===== Data provided

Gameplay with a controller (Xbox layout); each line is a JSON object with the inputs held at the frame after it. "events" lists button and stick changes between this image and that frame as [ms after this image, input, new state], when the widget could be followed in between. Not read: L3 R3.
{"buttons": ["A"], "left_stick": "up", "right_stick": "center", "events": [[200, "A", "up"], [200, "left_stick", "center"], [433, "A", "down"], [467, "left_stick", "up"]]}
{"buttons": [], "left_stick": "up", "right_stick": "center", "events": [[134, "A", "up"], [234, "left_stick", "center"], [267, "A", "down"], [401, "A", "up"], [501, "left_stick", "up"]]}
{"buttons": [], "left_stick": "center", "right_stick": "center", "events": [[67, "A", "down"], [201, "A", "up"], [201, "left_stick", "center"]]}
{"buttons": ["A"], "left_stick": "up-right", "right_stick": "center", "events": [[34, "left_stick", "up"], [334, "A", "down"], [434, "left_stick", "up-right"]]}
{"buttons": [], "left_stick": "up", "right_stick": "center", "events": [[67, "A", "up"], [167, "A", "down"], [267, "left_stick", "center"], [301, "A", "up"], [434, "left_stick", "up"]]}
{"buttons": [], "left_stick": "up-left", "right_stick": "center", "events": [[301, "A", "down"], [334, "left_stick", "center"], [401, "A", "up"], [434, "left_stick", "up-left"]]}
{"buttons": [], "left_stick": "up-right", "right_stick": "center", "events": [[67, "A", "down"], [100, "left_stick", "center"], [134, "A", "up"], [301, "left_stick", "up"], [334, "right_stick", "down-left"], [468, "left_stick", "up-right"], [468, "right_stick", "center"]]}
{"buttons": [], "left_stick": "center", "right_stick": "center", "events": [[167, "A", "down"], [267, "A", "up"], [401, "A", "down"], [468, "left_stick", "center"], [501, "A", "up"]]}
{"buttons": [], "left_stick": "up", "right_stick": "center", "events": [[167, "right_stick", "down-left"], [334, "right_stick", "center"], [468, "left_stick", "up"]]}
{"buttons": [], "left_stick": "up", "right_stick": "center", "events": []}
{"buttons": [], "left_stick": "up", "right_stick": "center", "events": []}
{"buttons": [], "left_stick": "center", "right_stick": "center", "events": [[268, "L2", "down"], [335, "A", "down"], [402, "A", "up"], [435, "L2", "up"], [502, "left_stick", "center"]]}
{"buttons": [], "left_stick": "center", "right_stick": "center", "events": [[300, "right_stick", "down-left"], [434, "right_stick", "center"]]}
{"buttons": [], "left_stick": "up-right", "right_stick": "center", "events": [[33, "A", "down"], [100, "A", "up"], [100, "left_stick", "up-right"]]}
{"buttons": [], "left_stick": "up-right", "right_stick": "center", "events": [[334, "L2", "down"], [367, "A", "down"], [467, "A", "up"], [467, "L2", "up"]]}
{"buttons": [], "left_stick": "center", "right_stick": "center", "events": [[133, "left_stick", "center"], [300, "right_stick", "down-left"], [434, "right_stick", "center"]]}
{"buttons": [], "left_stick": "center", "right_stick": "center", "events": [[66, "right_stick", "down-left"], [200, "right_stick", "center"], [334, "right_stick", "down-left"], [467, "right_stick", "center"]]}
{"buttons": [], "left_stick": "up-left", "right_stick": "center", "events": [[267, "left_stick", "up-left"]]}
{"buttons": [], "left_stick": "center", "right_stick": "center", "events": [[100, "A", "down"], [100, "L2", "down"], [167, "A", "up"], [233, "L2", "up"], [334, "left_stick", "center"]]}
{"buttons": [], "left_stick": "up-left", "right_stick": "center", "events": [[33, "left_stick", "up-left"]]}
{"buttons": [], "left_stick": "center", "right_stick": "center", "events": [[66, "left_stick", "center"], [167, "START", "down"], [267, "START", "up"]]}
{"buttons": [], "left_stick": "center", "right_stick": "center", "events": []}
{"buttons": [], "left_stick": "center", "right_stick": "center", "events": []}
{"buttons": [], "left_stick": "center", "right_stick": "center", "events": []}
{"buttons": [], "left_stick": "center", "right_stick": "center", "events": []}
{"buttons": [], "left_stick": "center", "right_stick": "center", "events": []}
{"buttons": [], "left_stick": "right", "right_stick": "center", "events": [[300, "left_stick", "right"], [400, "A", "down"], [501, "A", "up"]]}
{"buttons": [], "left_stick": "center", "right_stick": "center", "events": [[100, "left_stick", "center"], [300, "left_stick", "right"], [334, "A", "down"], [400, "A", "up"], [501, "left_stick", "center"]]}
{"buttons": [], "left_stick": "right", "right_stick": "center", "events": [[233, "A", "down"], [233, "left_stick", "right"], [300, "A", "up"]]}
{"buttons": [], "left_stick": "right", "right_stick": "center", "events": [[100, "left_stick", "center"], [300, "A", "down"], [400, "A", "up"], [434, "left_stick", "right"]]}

==========

The required output is the complete set of records, reproduced exactly.

=== Finished task ===
Gameplay with a controller (Xbox layout); each line is a JSON object with the inputs held at the frame after it. "events" lists button and stick changes between this image and that frame as [ms after this image, input, new state], when the widget could be followed in between. Not read: L3 R3.
{"buttons": ["A"], "left_stick": "up", "right_stick": "center", "events": [[200, "A", "up"], [200, "left_stick", "center"], [433, "A", "down"], [467, "left_stick", "up"]]}
{"buttons": [], "left_stick": "up", "right_stick": "center", "events": [[134, "A", "up"], [234, "left_stick", "center"], [267, "A", "down"], [401, "A", "up"], [501, "left_stick", "up"]]}
{"buttons": [], "left_stick": "center", "right_stick": "center", "events": [[67, "A", "down"], [201, "A", "up"], [201, "left_stick", "center"]]}
{"buttons": ["A"], "left_stick": "up-right", "right_stick": "center", "events": [[34, "left_stick", "up"], [334, "A", "down"], [434, "left_stick", "up-right"]]}
{"buttons": [], "left_stick": "up", "right_stick": "center", "events": [[67, "A", "up"], [167, "A", "down"], [267, "left_stick", "center"], [301, "A", "up"], [434, "left_stick", "up"]]}
{"buttons": [], "left_stick": "up-left", "right_stick": "center", "events": [[301, "A", "down"], [334, "left_stick", "center"], [401, "A", "up"], [434, "left_stick", "up-left"]]}
{"buttons": [], "left_stick": "up-right", "right_stick": "center", "events": [[67, "A", "down"], [100, "left_stick", "center"], [134, "A", "up"], [301, "left_stick", "up"], [334, "right_stick", "down-left"], [468, "left_stick", "up-right"], [468, "right_stick", "center"]]}
{"buttons": [], "left_stick": "center", "right_stick": "center", "events": [[167, "A", "down"], [267, "A", "up"], [401, "A", "down"], [468, "left_stick", "center"], [501, "A", "up"]]}
{"buttons": [], "left_stick": "up", "right_stick": "center", "events": [[167, "right_stick", "down-left"], [334, "right_stick", "center"], [468, "left_stick", "up"]]}
{"buttons": [], "left_stick": "up", "right_stick": "center", "events": []}
{"buttons": [], "left_stick": "up", "right_stick": "center", "events": []}
{"buttons": [], "left_stick": "center", "right_stick": "center", "events": [[268, "L2", "down"], [335, "A", "down"], [402, "A", "up"], [435, "L2", "up"], [502, "left_stick", "center"]]}
{"buttons": [], "left_stick": "center", "right_stick": "center", "events": [[300, "right_stick", "down-left"], [434, "right_stick", "center"]]}
{"buttons": [], "left_stick": "up-right", "right_stick": "center", "events": [[33, "A", "down"], [100, "A", "up"], [100, "left_stick", "up-right"]]}
{"buttons": [], "left_stick": "up-right", "right_stick": "center", "events": [[334, "L2", "down"], [367, "A", "down"], [467, "A", "up"], [467, "L2", "up"]]}
{"buttons": [], "left_stick": "center", "right_stick": "center", "events": [[133, "left_stick", "center"], [300, "right_stick", "down-left"], [434, "right_stick", "center"]]}
{"buttons": [], "left_stick": "center", "right_stick": "center", "events": [[66, "right_stick", "down-left"], [200, "right_stick", "center"], [334, "right_stick", "down-left"], [467, "right_stick", "center"]]}
{"buttons": [], "left_stick": "up-left", "right_stick": "center", "events": [[267, "left_stick", "up-left"]]}
{"buttons": [], "left_stick": "center", "right_stick": "center", "events": [[100, "A", "down"], [100, "L2", "down"], [167, "A", "up"], [233, "L2", "up"], [334, "left_stick", "center"]]}
{"buttons": [], "left_stick": "up-left", "right_stick": "center", "events": [[33, "left_stick", "up-left"]]}
{"buttons": [], "left_stick": "center", "right_stick": "center", "events": [[66, "left_stick", "center"], [167, "START", "down"], [267, "START", "up"]]}
{"buttons": [], "left_stick": "center", "right_stick": "center", "events": []}
{"buttons": [], "left_stick": "center", "right_stick": "center", "events": []}
{"buttons": [], "left_stick": "center", "right_stick": "center", "events": []}
{"buttons": [], "left_stick": "center", "right_stick": "center", "events": []}
{"buttons": [], "left_stick": "center", "right_stick": "center", "events": []}
{"buttons": [], "left_stick": "right", "right_stick": "center", "events": [[300, "left_stick", "right"], [400, "A", "down"], [501, "A", "up"]]}
{"buttons": [], "left_stick": "center", "right_stick": "center", "events": [[100, "left_stick", "center"], [300, "left_stick", "right"], [334, "A", "down"], [400, "A", "up"], [501, "left_stick", "center"]]}
{"buttons": [], "left_stick": "right", "right_stick": "center", "events": [[233, "A", "down"], [233, "left_stick", "right"], [300, "A", "up"]]}
{"buttons": [], "left_stick": "right", "right_stick": "center", "events": [[100, "left_stick", "center"], [300, "A", "down"], [400, "A", "up"], [434, "left_stick", "right"]]}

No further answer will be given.